Wheather this senerio is true or not, I fell asleep during awake!
Says the guy who can barely spell; so that really doesn't shock me at all.
Well, since the author of this piece can't spell either:
I'm not sure it's fair to call attention to the poor soul here who has a weak grasp of spelling, grammar, and mechanics. S/he isn't getting paid to write.
maybe we should have good spelling, grammar and mechanics even though we aren't paid. However, you really don't have to have a grasp on English to say, "would you like fries with that" so whatever...

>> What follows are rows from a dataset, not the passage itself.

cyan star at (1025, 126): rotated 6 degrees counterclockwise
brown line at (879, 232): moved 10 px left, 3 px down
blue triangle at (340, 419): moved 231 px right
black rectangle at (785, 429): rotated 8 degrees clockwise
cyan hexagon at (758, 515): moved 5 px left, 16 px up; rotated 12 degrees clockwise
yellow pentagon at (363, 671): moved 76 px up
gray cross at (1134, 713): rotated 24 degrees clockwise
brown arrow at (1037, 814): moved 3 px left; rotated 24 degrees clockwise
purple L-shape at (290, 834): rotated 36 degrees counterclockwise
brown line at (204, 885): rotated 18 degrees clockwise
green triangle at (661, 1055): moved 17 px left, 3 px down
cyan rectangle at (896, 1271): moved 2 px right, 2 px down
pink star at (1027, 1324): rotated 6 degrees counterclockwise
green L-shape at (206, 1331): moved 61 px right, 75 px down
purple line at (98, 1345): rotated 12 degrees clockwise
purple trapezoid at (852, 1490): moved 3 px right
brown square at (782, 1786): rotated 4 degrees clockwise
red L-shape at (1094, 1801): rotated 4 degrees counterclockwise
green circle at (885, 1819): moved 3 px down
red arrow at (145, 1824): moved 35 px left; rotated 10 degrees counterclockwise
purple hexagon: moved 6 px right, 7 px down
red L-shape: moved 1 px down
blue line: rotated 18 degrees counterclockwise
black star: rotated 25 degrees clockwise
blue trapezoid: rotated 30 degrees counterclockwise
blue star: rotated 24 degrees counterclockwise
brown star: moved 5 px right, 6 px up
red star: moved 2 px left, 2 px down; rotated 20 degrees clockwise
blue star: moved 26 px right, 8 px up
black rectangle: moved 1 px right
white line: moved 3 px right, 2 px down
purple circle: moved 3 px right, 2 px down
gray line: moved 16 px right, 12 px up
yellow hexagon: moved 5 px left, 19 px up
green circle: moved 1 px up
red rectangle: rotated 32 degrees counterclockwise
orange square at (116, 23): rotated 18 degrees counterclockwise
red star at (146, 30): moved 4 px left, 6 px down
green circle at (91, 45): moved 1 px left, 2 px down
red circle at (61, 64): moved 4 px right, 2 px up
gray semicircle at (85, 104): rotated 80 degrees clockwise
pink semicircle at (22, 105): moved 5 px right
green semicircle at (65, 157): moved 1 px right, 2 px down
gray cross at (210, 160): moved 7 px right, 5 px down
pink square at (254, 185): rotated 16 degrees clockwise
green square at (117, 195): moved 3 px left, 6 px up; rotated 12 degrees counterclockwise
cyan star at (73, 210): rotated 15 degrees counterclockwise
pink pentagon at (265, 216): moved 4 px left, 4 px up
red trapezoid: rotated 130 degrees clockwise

Hmm this is all based on the question- do we live in true reality or some sort of complex computer simulation? My own theory is that if we live in true reality then absolutely nothing can be set in stone including the laws of physics. If anything is actually set in stone then odds are we are not living in true reality.
That's blatantly not true. It may not occur often, but it does occur that during a dream that makes no "sense" you do realise the discrepancy between the dream and the waking life.
I wish people would stop being so flippant about the reality of life, when it's abundantly clear to all - but to those obfuscated by their own "science" (= apparent knowledge) - that too many vital pieces of the puzzle escape us.
Awayke!
Typo. Again. Suffers, instead of sufferers.
Can't MSNBC afford a proofreader?
Or is it that everyone with a keyboard is writer, editor and proofer these days.
Distracting.
Don't watch television!
He's actually in a spaceship on his way to Mars.